--- WORK REQUIRED ---
From the entries below, work out the number of lines that hold the word "assign", and give that number alone.
SOURCE MATERIAL Start Marker
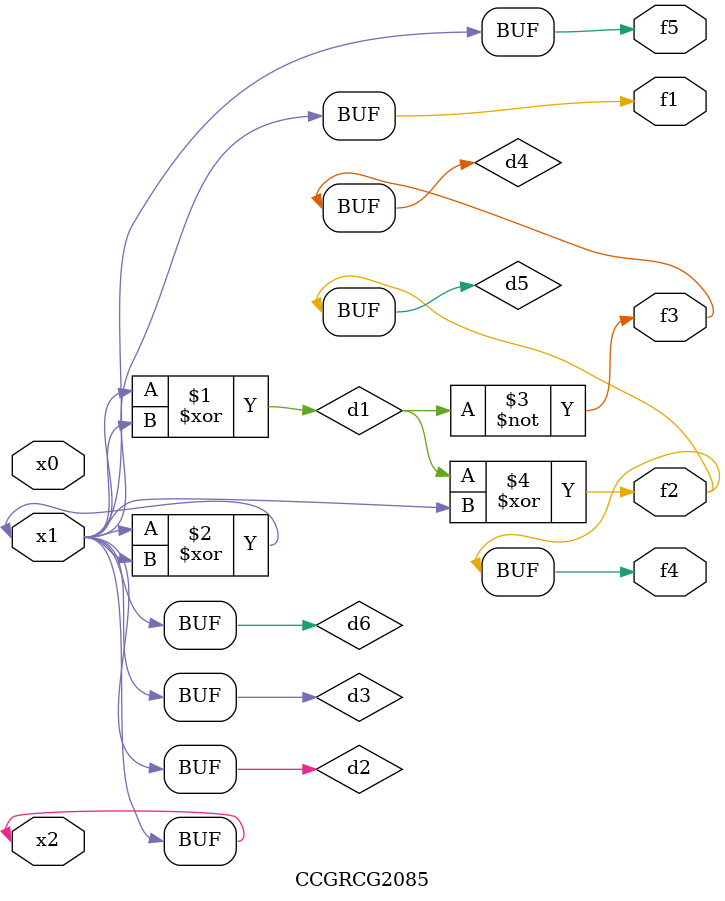
<source format=v>
module CCGRCG2085(
	input x0, x1, x2,
	output f1, f2, f3, f4, f5
);

	wire d1, d2, d3, d4, d5, d6;

	xor (d1, x1, x2);
	buf (d2, x1, x2);
	xor (d3, x1, x2);
	nor (d4, d1);
	xor (d5, d1, d2);
	buf (d6, d2, d3);
	assign f1 = d6;
	assign f2 = d5;
	assign f3 = d4;
	assign f4 = d5;
	assign f5 = d6;
endmodule

</source>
SOURCE MATERIAL End Marker
--- EXERCISE RESULT ---
5